Thanks Mark. Only say - 80 per cent - of what we call devolution is actually devolution, in my view. And as I set out, when UK Government is criticised for quite innocuous activity (the policy commentary was quite critical of the Government's request for pothole data) I think that undermines the culture of devolution over time. I'm less so trying to redefine devolution, but rather explain the 20 per cent that is misattributed (or put another way, trying to add some depth).

PS, without putting to fine a point on it, I think you almost prove the point of the column when you say "I agree we need different spatial and institutional arrangements but the principle of subsidiarity should take care of that." If only it were that easy! That is both rational policy-making and, I'm afraid, not really what happens in practice?

Hoa Duong's avatar

I feel like your taxonomy is super important, particularly the distinction between ‘Recalibration’ and ‘Centralisation.’ Its really lucidly put. I feel like i haven’t really seen the vocabulary to describe the friction of moving powers *up* from local councils to Combined Authorities without lazily branding it a power grab.

However, I would push back on the safety of ‘Standardisation’ as a distinct category.

You argue that standardisation is often a benign corrective to sub-national dysfunction (e.g., the pothole data). But I feel like standardisation is almost famously the Trojan Horse of centralisation. The moment Whitehall mandates a standard, it seems to inevitably attaches a reporting regime, then a funding conditionality, and finally, a penalty for non-compliance. The "audit" culture of the center effectively recentralises control even if the delivery remains local.

If we accept standardisation as a neutral tool of system design, we risk ignoring that the entity *setting* the standard holds the sovereign power. There is a very thin line between "common standards" and the center dictating the exact shape of local delivery.

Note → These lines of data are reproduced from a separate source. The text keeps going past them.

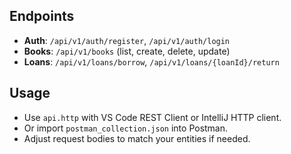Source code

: 

## Endpoints

- **Auth**: `/api/v1/auth/register`, `/api/v1/auth/login`
- **Books**: `/api/v1/books` (list, create, delete, update)
- **Loans**: `/api/v1/loans/borrow`, `/api/v1/loans/{loanId}/return`

## Usage

- Use `api.http` with VS Code REST Client or IntelliJ HTTP client.
- Or import `postman_collection.json` into Postman.
- Adjust request bodies to match your entities if needed.
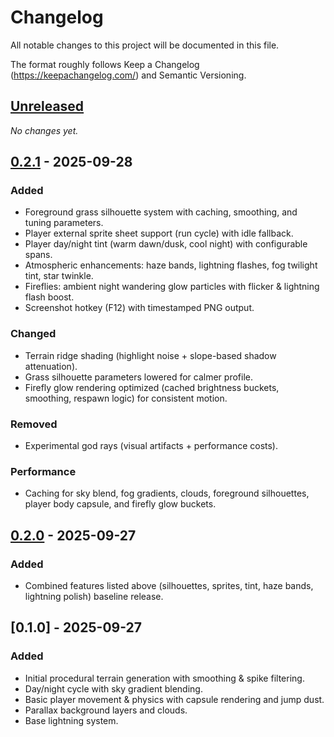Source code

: # Changelog

All notable changes to this project will be documented in this file.

The format roughly follows Keep a Changelog (https://keepachangelog.com/) and Semantic Versioning.

## [Unreleased]
_No changes yet._

## [0.2.1] - 2025-09-28
### Added
- Foreground grass silhouette system with caching, smoothing, and tuning parameters.
- Player external sprite sheet support (run cycle) with idle fallback.
- Player day/night tint (warm dawn/dusk, cool night) with configurable spans.
- Atmospheric enhancements: haze bands, lightning flashes, fog twilight tint, star twinkle.
- Fireflies: ambient night wandering glow particles with flicker & lightning flash boost.
- Screenshot hotkey (F12) with timestamped PNG output.

### Changed
- Terrain ridge shading (highlight noise + slope-based shadow attenuation).
- Grass silhouette parameters lowered for calmer profile.
- Firefly glow rendering optimized (cached brightness buckets, smoothing, respawn logic) for consistent motion.

### Removed
- Experimental god rays (visual artifacts + performance costs).

### Performance
- Caching for sky blend, fog gradients, clouds, foreground silhouettes, player body capsule, and firefly glow buckets.

## [0.2.0] - 2025-09-27
### Added
- Combined features listed above (silhouettes, sprites, tint, haze bands, lightning polish) baseline release.

## [0.1.0] - 2025-09-27
### Added
- Initial procedural terrain generation with smoothing & spike filtering.
- Day/night cycle with sky gradient blending.
- Basic player movement & physics with capsule rendering and jump dust.
- Parallax background layers and clouds.
- Base lightning system.

[Unreleased]: https://github.com/youruser/terrastream/compare/v0.2.1...HEAD
[0.2.1]: https://github.com/youruser/terrastream/compare/v0.2.0...v0.2.1
[0.2.0]: https://github.com/youruser/terrastream/compare/v0.1.0...v0.2.0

Furthermore, regarding the shift from a "campaign model" to a "governance model": while it certainly looks administratively sound, is it politically safe? The "campaign" creates the noise and political capital that protects devolution from the Treasury. If devolution becomes purely technocratic (a matter of silent system design) it might lose the vocal constituency needed to defend it when the "creeping recentralisation" you identify (like the consent regimes) begins to bite.

Interested in what you think about all of this, sorry for the long comment, I enjoyed the read!

Jack Shaw's avatar

Thanks for reading, Hoa, and your reflections - clearly you are the expert. You make a very good point on standardisation not solely being benign. I do suggest this when I write the below, but I could have been clearer that it can function both as you describe, but also in a benign fashion.

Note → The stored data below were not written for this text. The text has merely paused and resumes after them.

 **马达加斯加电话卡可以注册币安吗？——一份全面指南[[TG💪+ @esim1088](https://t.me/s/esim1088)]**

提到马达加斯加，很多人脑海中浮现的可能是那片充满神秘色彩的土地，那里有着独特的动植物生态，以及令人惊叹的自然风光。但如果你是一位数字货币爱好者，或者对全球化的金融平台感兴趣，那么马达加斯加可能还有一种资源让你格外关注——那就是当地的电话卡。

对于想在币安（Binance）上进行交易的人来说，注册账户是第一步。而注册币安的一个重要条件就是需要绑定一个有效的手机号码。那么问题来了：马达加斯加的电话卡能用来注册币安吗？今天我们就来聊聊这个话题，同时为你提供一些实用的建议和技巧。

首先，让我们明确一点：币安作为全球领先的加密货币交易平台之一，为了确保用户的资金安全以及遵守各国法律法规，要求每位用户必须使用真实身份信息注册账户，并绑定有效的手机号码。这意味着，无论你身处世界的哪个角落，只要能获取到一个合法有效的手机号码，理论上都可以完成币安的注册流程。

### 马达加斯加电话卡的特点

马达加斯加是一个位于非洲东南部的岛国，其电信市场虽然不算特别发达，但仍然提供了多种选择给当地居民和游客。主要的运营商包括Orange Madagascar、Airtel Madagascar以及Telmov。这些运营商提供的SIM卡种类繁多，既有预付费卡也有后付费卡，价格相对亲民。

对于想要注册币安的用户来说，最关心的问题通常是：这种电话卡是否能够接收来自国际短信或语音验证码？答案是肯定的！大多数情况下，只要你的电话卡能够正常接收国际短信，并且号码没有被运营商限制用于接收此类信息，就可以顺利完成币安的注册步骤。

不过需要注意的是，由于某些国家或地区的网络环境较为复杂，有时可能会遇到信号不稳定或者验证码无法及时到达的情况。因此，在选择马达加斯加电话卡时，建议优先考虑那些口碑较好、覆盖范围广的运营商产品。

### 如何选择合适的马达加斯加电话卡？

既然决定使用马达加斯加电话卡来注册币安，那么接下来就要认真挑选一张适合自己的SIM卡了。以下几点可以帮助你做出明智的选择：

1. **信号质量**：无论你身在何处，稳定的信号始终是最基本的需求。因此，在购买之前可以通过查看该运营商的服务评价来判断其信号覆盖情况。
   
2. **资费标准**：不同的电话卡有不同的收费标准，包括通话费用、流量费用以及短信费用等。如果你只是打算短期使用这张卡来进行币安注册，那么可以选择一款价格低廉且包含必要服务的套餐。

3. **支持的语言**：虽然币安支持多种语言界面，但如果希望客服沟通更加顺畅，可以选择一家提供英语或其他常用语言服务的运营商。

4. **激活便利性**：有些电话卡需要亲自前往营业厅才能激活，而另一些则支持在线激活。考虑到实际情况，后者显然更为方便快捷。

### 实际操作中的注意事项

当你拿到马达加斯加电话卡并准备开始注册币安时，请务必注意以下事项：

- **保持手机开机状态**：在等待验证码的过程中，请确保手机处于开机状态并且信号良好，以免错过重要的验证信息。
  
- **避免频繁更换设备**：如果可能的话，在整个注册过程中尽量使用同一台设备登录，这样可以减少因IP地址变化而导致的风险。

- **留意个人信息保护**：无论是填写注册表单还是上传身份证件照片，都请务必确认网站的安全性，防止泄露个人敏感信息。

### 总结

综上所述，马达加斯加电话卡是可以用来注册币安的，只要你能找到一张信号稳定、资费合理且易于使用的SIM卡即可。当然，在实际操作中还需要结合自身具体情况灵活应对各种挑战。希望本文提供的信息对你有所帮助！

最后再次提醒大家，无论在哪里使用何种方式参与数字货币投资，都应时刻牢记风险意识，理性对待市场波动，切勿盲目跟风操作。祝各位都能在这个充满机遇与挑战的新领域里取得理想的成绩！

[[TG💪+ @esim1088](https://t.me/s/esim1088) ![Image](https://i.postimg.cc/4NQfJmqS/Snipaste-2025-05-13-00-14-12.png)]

“Standardisation can also be viewed as the antithesis of devolution, which by design provides some tolerance of place-specific actions, when it is more benign and there is something plainly wrong with our governance arrangements.”

The “more” is doing heavily lifting; it is not solely benign, but can be another form of exercising control.

On the campaign model, I don’t think the UK Government is culturally used to being criticised, because local authorities have never been able to mount a successful challenge. With more-high profile, autonomous mayors, that is less the case. So in the campaign model, I am more highlighting - as you succinctly put - that is is easier to lazily brand an activity as a power grab, but that is corrosive.

I haven’t been able to articulate it yet, and didn’t include it in the piece, but there is something to be said that the federal or unitary state must always been seen to be statesman-like, whereas there is more latitude for lower-tier institutions to be more recalcitrant. As strategic authorities mature, I think being seen as more statesman-like would give them more credibility and durability.

Hoa Duong's avatar

That’s all super interesting. Really looking forward to reading more of your writing!